While the Fukushima plant, after being destroyed by the earthquake-triggered tsunami in March 2011, released large amounts of radioactive particles into the environment, most of the radioactive inventory remains inside the melted fuel. As such, the damaged Fukushima plant on the edge of ocean is a long-term radioactive threat to the environment, including the marine environment. And this threat will be aggravated once Japan begins dumping the toxic water into the ocean.

TEPCO, the Japanese government and the IAEA refuse to acknowledge the fact that the decommissioning plan for the Fukushima plant is not attainable, and that they must embark on a comprehensive reassessment of the plan.

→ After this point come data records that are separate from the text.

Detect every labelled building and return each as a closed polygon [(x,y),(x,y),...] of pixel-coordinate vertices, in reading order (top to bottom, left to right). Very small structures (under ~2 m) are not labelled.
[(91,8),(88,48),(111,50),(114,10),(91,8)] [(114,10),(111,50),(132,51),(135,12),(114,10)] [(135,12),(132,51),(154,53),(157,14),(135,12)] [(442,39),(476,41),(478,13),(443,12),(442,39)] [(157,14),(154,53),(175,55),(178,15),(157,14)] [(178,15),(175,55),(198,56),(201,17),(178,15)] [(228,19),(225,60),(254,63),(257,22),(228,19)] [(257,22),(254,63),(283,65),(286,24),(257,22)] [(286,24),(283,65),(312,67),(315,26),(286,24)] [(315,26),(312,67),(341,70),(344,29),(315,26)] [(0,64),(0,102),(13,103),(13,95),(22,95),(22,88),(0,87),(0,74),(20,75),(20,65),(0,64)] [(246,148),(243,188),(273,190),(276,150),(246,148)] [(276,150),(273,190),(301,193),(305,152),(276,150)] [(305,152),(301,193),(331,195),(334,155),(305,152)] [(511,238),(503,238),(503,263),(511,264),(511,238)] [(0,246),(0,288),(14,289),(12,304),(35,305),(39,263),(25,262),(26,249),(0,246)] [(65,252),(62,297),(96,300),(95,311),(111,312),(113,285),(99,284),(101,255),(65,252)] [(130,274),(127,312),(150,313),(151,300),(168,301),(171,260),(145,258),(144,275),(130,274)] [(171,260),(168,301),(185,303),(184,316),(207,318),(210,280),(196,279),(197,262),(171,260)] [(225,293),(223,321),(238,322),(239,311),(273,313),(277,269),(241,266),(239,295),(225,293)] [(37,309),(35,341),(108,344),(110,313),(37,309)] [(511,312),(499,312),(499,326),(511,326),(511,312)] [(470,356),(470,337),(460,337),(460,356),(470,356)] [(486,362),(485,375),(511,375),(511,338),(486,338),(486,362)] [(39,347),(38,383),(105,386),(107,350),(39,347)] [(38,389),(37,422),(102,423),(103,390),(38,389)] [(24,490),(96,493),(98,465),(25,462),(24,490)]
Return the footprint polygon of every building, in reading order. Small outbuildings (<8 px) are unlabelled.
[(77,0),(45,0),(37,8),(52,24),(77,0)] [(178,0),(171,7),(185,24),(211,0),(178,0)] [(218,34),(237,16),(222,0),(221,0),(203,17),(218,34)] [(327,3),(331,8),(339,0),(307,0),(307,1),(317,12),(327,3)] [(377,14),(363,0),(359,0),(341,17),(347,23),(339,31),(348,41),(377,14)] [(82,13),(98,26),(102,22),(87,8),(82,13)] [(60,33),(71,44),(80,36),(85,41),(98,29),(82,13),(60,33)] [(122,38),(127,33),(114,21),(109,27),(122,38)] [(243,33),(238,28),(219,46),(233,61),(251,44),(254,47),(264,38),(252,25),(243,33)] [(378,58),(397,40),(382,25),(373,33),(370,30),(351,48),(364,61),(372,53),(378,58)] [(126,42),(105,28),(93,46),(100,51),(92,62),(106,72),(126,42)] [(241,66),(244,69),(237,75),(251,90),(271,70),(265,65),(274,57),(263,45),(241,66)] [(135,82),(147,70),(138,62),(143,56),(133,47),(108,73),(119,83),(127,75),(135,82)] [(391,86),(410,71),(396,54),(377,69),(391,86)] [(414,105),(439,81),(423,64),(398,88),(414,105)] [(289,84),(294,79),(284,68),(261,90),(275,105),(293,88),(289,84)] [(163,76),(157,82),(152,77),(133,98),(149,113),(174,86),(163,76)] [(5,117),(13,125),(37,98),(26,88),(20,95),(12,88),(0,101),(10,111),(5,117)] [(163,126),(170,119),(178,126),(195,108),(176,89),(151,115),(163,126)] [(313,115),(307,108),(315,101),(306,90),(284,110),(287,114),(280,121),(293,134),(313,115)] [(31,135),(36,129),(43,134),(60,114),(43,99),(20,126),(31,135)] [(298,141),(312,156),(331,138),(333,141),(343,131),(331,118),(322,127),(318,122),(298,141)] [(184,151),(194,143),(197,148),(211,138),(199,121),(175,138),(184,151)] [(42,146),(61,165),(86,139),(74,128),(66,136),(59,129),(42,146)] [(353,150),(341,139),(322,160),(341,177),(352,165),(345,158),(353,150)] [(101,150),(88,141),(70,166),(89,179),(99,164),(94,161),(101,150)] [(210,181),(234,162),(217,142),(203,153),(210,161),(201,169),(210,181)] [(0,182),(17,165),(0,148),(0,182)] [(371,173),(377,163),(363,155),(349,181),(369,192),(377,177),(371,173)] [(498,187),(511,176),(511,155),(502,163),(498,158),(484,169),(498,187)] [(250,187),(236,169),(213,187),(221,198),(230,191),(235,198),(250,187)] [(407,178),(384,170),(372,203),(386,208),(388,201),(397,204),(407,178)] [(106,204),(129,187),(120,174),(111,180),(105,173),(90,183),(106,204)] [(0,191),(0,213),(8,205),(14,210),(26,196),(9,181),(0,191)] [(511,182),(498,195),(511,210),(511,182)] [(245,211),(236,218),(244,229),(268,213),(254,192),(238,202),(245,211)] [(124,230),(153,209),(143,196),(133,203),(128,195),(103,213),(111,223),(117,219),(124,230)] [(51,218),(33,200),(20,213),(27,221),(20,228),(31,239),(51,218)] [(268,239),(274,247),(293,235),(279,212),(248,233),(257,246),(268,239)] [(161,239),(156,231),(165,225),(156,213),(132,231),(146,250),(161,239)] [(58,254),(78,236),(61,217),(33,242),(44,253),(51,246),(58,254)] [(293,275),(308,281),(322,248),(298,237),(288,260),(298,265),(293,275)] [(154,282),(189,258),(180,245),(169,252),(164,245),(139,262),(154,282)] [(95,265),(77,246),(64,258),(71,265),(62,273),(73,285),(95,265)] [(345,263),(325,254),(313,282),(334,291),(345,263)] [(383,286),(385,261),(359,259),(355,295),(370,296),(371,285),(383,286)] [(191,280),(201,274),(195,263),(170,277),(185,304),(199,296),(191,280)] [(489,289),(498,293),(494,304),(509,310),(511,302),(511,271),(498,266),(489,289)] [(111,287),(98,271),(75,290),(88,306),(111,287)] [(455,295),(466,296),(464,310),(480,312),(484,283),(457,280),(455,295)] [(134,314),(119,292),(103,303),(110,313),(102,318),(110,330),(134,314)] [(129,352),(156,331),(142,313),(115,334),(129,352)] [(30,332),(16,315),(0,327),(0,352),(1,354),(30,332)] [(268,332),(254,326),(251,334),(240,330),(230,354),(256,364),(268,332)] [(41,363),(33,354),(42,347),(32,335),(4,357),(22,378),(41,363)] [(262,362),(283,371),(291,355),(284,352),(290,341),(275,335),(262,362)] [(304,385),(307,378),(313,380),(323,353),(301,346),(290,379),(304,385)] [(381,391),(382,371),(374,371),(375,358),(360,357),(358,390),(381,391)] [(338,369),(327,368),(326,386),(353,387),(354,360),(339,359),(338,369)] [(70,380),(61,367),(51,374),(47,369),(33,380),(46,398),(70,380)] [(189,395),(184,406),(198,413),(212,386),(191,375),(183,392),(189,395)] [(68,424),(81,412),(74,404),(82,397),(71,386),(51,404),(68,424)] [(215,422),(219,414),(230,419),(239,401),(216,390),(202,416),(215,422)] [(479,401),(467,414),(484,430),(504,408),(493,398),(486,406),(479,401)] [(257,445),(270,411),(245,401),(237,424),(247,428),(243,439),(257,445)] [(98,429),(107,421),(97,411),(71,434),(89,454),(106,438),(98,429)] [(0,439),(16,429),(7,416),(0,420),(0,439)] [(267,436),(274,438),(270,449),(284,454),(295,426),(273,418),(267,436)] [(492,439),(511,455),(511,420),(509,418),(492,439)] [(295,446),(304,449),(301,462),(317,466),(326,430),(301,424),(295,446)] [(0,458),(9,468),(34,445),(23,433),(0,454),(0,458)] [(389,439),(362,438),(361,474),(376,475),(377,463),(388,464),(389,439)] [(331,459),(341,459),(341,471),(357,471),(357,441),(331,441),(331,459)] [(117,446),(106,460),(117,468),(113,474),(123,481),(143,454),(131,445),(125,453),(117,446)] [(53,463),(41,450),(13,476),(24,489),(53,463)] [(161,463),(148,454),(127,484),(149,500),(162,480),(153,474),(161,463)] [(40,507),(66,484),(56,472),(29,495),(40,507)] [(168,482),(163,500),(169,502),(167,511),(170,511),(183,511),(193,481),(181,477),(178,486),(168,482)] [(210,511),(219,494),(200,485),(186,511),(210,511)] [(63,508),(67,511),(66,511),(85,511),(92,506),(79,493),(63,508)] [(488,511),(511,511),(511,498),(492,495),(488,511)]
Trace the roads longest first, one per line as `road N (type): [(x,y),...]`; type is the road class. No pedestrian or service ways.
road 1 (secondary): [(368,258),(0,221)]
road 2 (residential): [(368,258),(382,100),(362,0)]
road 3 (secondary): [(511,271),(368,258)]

Crisis compounded by damage to reactor

The nuclear crisis in Fukushima is compounded by the damage to the reactors, in particular unit 1. The rapid meltdown of the nuclear fuel in March 2011 severely damaged the large concrete block the 440-ton reactor pressure vessel sits on. One of the agencies responsible for its decommissioning has recently demanded that TEPCO work out immediate countermeasures to prevent the possible collapse of the reactor. But with very high radiation levels inside the plant, it’s not clear whether any countermeasures are possible.

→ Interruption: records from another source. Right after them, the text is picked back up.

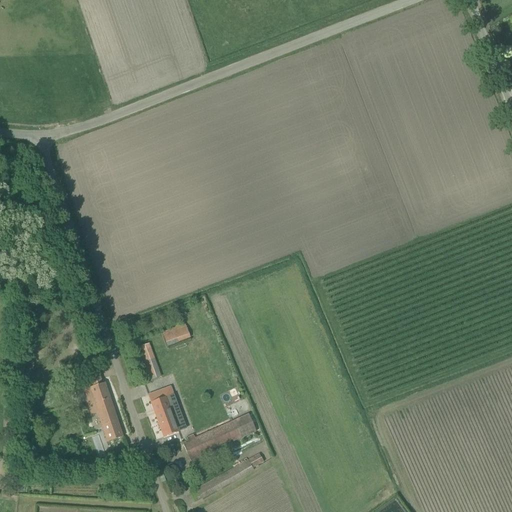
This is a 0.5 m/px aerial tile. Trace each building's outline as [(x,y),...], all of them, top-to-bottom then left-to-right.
[(20,0),(0,0),(0,46),(7,72),(39,63),(20,0)] [(67,0),(32,0),(50,59),(82,50),(67,0)] [(162,333),(168,347),(190,338),(185,327),(175,331),(174,329),(162,333)] [(148,382),(161,377),(155,359),(154,359),(149,347),(137,351),(148,382)] [(123,438),(104,383),(83,391),(90,409),(92,408),(100,432),(104,431),(108,443),(123,438)] [(179,416),(168,388),(148,396),(163,438),(179,432),(173,418),(179,416)] [(223,406),(242,400),(238,389),(219,394),(223,406)] [(256,432),(249,416),(182,445),(190,461),(256,432)] [(271,459),(267,451),(189,493),(195,503),(253,470),(252,469),(271,459)]
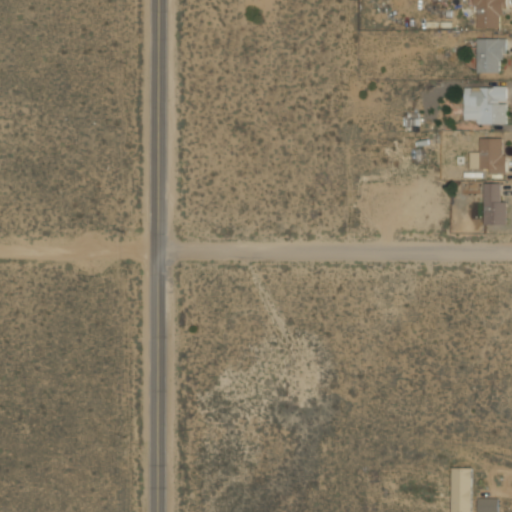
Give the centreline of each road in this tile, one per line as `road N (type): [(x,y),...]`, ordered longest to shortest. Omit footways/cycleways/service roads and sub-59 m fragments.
road 1 (residential): [(158,249),(511,249)]
road 2 (tertiary): [(158,249),(158,511)]
road 3 (tertiary): [(158,249),(158,0)]
road 4 (tertiary): [(158,249),(0,249)]
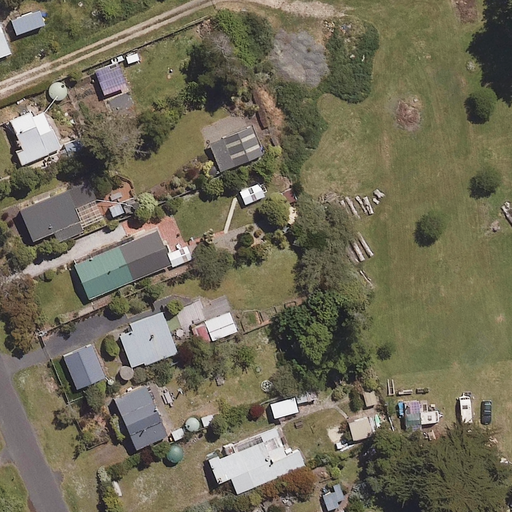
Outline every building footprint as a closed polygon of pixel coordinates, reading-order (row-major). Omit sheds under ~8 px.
[(42,22),(36,8),(8,20),(14,34),(42,22)] [(95,71),(104,96),(127,87),(118,62),(95,71)] [(57,146),(39,106),(6,121),(19,149),(13,152),(19,164),(57,146)] [(262,154),(244,113),(201,131),(219,173),(262,154)] [(102,221),(84,180),(16,209),(29,240),(50,231),(55,241),(102,221)] [(166,264),(152,229),(71,264),(86,298),(166,264)] [(192,257),(187,245),(165,254),(171,267),(192,257)] [(233,330),(226,311),(188,326),(195,344),(233,330)] [(173,351),(159,312),(126,323),(129,331),(117,335),(128,367),(173,351)] [(103,376),(90,344),(61,355),(73,387),(103,376)] [(371,382),(359,385),(365,407),(377,404),(371,382)] [(292,391),(297,404),(317,397),(312,384),(292,391)] [(163,435),(142,385),(110,399),(131,448),(163,435)] [(295,410),(291,395),(267,402),(271,417),(295,410)] [(370,434),(365,417),(346,422),(351,439),(370,434)] [(224,448),(226,454),(206,462),(214,481),(227,476),(234,493),(302,465),(295,448),(288,451),(278,426),(224,448)] [(335,488),(319,495),(326,511),(342,506),(335,488)]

Building a very large containment structure covering the reactor buildings, like it was done at the Chernobyl plant in Ukraine after the nuclear disaster in 1986, is probably the only way to prevent highly radioactive dust entering the lower atmosphere in the event of a future collapse. But such a “solution” is not a currently an option for the Japanese government or the nuclear industry, as it would send the wrong message that the decommissioning process is not going according to plan.

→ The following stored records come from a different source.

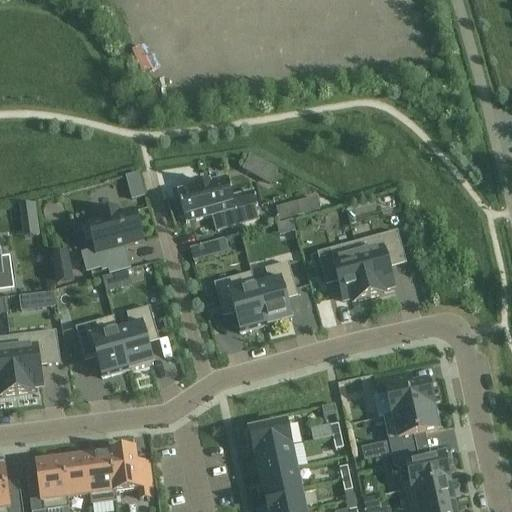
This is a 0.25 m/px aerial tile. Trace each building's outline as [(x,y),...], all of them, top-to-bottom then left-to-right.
[(244,171),(271,186),(279,172),(252,158),(244,171)] [(185,225),(212,217),(217,233),(257,221),(253,207),(257,206),(253,193),(232,199),(227,180),(209,185),(208,183),(194,187),(195,189),(177,194),(178,200),(175,201),(180,220),(184,218),(185,225)] [(130,194),(132,200),(145,197),(143,190),(130,194)] [(318,211),(315,200),(296,205),(299,216),(318,211)] [(39,237),(36,215),(35,205),(20,207),(21,217),(24,239),(39,237)] [(142,243),(134,213),(119,217),(117,211),(98,216),(100,222),(88,225),(95,251),(82,256),(87,273),(107,268),(103,254),(142,243)] [(369,300),(384,296),(383,292),(393,289),(386,263),(404,259),(397,233),(354,245),(369,300)] [(354,304),(369,300),(354,245),(317,255),(324,280),(336,277),(343,303),(353,300),(354,304)] [(201,247),(190,250),(193,261),(204,258),(201,247)] [(1,260),(0,249),(0,292),(14,291),(9,259),(1,260)] [(66,255),(51,258),(56,285),(72,282),(66,255)] [(253,284),(266,329),(291,322),(283,295),(295,291),(288,265),(265,271),(267,280),(253,284)] [(106,280),(110,294),(122,291),(118,276),(106,280)] [(237,279),(214,285),(221,312),(233,309),(240,336),(266,329),(253,284),(240,288),(237,279)] [(46,310),(57,309),(56,295),(44,297),(46,310)] [(117,333),(116,333),(127,373),(153,366),(145,339),(157,336),(150,309),(126,316),(130,329),(117,333)] [(82,356),(94,353),(102,380),(127,373),(116,333),(117,333),(116,328),(102,332),(99,323),(75,330),(82,356)] [(17,396),(33,394),(32,390),(42,388),(39,366),(46,365),(47,367),(60,365),(56,333),(9,339),(17,396)] [(0,393),(0,394),(1,398),(17,396),(9,339),(0,340),(0,393)] [(392,416),(393,417),(432,409),(427,384),(403,390),(400,376),(375,382),(378,395),(387,393),(392,416)] [(414,439),(438,433),(436,426),(439,426),(436,414),(434,414),(432,409),(393,417),(392,416),(383,418),(392,457),(417,452),(414,439)] [(249,433),(254,456),(291,448),(286,425),(249,433)] [(330,428),(332,439),(340,438),(338,426),(330,428)] [(332,439),(335,451),(343,449),(340,438),(332,439)] [(364,462),(379,458),(377,446),(361,450),(364,462)] [(295,470),(291,448),(254,456),(255,457),(256,457),(260,477),(295,470)] [(417,452),(392,457),(394,470),(397,469),(403,494),(406,493),(406,492),(449,483),(443,459),(419,464),(417,452)] [(153,499),(149,474),(137,475),(134,454),(109,457),(114,494),(115,494),(139,491),(140,501),(153,499)] [(114,494),(109,457),(86,461),(91,498),(90,498),(91,507),(117,504),(115,494),(114,494)] [(68,501),(90,498),(91,498),(86,461),(62,464),(67,501),(68,501)] [(62,464),(37,467),(40,488),(28,490),(31,511),(55,511),(69,510),(68,501),(67,501),(62,464)] [(341,482),(349,480),(347,468),(339,470),(341,482)] [(260,477),(265,498),(300,491),(295,470),(260,477)] [(0,511),(22,511),(20,494),(6,496),(3,471),(0,471),(0,511)] [(352,492),(349,480),(341,482),(344,493),(352,492)] [(406,492),(406,493),(410,511),(428,511),(454,506),(449,483),(406,492)] [(303,511),(304,511),(300,491),(265,498),(267,511),(303,511)]
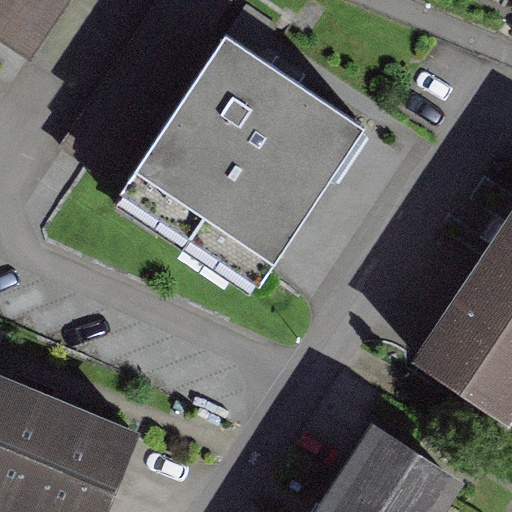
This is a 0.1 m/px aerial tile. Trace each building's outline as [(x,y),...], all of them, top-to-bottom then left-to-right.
[(71,0),(0,0),(0,36),(32,58),(71,0)] [(231,0),(158,0),(59,149),(110,182),(231,0)] [(142,173),(272,252),(361,105),(231,26),(142,173)] [(511,230),(437,350),(511,396),(511,230)] [(0,505),(16,511),(94,511),(127,431),(72,408),(0,378),(0,505)] [(332,511),(449,511),(478,468),(394,415),(332,511)]
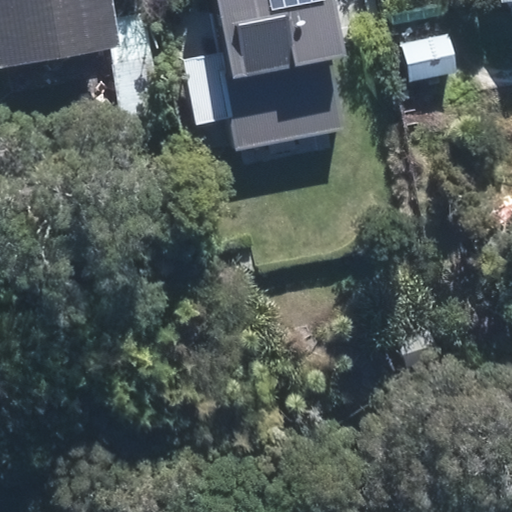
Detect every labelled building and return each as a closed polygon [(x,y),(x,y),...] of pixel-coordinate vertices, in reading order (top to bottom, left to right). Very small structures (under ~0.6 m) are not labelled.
[(0,0),(0,62),(115,42),(107,0),(0,0)] [(328,0),(206,0),(217,50),(180,58),(194,125),(226,119),(233,152),(345,129),(330,56),(340,54),(328,0)] [(395,40),(404,79),(453,69),(444,29),(395,40)] [(0,207),(12,205),(0,134),(0,207)] [(426,329),(394,338),(404,370),(435,361),(426,329)]
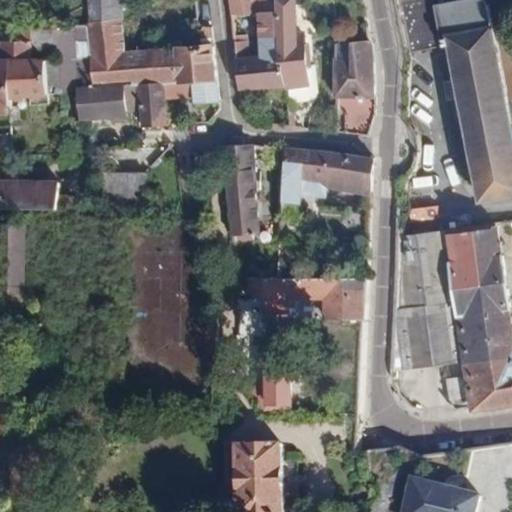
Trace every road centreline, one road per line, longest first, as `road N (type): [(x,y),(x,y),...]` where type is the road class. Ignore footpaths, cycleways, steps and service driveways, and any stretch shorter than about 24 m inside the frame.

There is no scientific, legal or moral justification for Japan to deliberately contaminate our shared and common marine environment. And concerned citizens, scientists, maritime lawyers, the fishing communities across the Asia-Pacific and the world’s leading oceanography universities and institutes have spread public awareness about the nuclear dangers, something that has rarely been done before.

There is a very strong legal case for challenging Japan’s decision to dump the wastewater into the sea but doing so is a major undertaking. For many reasons, no state or group of states may take up the challenge through UNCLOS this year. But since the environmental threat from the Fukushima plant will only intensify, future legal action should not be ruled out.

At a time when our oceans are under so many multiple threats, including from melting glaciers and related climate emergencies, overfishing and biodiversity loss and plastic pollution — there is no reason why Japan should be allowed to dump the radioactive water into the sea.

Greenpeace has been campaigning for protection for our oceans from radioactive contamination since the 1970s. And the most important thing I have learned in my 30 years with Greenpeace is that positive change is possible even if it does not often happen as early as it should but it can happen and people must never give up their efforts or hope.

The author is a senior nuclear specialist with Greenpeace East Asia and has worked in Japan and wider Asia for over 30 years.